Kinsey A. Anderson in the 1980s.
Kinsey A. Anderson, a professor emeritus of physics at the University of California, Berkeley, and an international leader in the field now called space physics, died June 11 in an assisted living facility in Pinole, Calif. He was 85 and suffered from Alzheimer’s disease.
For four decades, Anderson built experiments that flew on balloons, rockets and satellites and helped explain the nature of Earth’s aurora, or northern lights; solar flares and solar energetic particles; the solar wind sweeping through space; and the structure of Earth’s magnetic "tail."
While a graduate student at the University of Minnesota in the early 1950s, he was a member of the group that first developed balloons that could take experiments to high altitudes in order to study cosmic rays and X-rays that are blocked by the atmosphere.

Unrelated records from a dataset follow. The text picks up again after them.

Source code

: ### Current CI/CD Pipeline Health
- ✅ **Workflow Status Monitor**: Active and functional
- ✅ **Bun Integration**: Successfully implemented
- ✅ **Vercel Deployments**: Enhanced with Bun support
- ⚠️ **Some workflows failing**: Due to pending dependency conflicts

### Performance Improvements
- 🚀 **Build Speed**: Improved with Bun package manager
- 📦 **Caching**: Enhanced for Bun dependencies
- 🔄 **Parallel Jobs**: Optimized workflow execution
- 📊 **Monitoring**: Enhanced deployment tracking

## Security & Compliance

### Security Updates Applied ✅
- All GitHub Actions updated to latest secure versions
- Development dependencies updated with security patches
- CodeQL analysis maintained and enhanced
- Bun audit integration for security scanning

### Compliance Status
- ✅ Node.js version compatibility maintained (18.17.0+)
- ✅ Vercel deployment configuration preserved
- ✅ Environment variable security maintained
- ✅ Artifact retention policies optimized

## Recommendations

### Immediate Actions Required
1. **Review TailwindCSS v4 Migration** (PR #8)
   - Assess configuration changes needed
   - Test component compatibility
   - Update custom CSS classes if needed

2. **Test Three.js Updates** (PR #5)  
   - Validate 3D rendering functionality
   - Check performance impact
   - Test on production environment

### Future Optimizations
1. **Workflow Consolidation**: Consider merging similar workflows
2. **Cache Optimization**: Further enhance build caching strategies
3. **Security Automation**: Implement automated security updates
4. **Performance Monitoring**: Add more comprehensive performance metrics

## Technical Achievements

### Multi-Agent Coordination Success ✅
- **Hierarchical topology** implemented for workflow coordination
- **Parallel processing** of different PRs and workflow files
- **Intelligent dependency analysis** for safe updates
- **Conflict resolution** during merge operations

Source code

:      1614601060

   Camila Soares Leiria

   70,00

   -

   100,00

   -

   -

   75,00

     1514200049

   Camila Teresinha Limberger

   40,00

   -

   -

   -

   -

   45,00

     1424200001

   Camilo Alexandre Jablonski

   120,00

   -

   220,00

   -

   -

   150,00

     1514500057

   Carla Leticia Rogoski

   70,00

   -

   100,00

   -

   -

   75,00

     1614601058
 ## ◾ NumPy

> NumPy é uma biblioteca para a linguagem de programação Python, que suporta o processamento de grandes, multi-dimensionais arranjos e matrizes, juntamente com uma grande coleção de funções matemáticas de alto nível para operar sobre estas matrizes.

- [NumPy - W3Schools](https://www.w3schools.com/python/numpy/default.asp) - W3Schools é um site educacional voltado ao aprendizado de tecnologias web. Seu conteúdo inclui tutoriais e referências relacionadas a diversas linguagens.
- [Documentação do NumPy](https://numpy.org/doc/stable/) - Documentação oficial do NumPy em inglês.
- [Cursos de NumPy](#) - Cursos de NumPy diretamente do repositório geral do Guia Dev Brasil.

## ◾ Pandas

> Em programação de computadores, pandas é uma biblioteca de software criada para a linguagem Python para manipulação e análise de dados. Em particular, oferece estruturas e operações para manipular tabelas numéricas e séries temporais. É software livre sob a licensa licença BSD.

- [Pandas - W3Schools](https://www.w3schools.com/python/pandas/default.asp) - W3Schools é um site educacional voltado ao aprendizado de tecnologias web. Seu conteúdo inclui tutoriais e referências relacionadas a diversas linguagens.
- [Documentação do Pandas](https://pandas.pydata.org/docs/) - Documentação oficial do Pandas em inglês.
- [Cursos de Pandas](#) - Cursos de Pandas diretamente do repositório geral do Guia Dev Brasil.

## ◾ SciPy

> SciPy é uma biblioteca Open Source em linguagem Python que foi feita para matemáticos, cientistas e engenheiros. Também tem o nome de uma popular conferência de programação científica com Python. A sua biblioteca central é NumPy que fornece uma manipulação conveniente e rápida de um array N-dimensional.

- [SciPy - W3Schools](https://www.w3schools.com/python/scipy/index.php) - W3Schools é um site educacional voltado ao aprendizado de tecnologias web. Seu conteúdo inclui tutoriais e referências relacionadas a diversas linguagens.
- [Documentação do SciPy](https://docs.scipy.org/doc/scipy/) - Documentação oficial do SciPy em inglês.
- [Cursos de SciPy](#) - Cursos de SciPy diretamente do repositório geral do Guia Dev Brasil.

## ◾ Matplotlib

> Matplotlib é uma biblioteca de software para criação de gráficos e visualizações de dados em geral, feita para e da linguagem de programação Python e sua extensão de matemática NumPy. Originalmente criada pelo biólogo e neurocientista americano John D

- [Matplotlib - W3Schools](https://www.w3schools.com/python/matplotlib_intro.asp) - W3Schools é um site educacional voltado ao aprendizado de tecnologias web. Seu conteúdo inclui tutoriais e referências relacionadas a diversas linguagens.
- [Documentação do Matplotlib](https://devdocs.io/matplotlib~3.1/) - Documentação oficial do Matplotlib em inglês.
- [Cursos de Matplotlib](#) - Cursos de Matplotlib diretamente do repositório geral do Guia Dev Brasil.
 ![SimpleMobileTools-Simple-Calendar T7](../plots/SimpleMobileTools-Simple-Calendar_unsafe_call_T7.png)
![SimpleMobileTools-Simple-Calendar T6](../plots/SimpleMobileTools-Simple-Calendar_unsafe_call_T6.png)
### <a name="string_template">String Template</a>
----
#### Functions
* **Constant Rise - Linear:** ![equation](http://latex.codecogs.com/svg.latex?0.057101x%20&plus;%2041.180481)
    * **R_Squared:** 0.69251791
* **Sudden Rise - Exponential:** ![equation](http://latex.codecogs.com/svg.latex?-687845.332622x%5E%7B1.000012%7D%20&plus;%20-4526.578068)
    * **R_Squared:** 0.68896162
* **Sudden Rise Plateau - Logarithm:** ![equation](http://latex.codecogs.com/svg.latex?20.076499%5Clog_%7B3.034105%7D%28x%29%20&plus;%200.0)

He used these balloons, and later sounding rockets, to study high-energy cosmic rays and particles from the sun.
At UC Berkeley, he designed and built more advanced instruments that flew on over two dozen satellites. He convinced NASA that the Apollo 15 and 16 missions, which landed on the moon in the early 1970s, should carry subsatellites that could be left in lunar orbit. The goal was to measure the shadowing of energetic electrons by the moon to determine the motion of Earth’s magnetic tail, but he and former student Robert Lin, now a UC Berkeley professor of physics, discovered that electron detectors could also be used to measure the magnetic field on the surface of the moon. Lin subsequently built instruments for the Lunar Prospector and Mars Global Surveyor that used this technique to map the surface magnetic fields of the moon and Mars.
"It was a time of great discovery in space, and Kinsey opened up the entire field of space physics, helping to understand new phenomena that had never been seen before," Lin said. "It was a very exciting time."
In 1986, he and Lin also built detectors that flew aboard the European Space Agency’s Giotto spacecraft to sample gases coming off Halley’s Comet.
Anderson served for 10 years (1970-79) as director of UC Berkeley’s Space Sciences Laboratory (SSL).During that time, the laboratory became a world leader in space research, said Lin, who subsequently served as SSL director.
Born in Preston, Minn., on Sept. 18, 1926, Anderson graduated from Carleton College in Minnesota in 1949 with a B.A. in physics and joined the University of Minnesota group that conducted the original research and development of balloons later used for high altitude research. He was awarded a patent for a novel method of measuring stresses in balloon material for different shapes of balloons.
For his Ph.D. thesis under University of Minnesota professor John Winckler, he used the balloon technology to measure cosmic rays at various latitudes and altitudes, even launching balloons from a U.S. aircraft carrier in the South Pacific. After completing his thesis in 1955, he accepted a post-doctoral position at the University of Iowa, where he subsequently joined the faculty in 1958.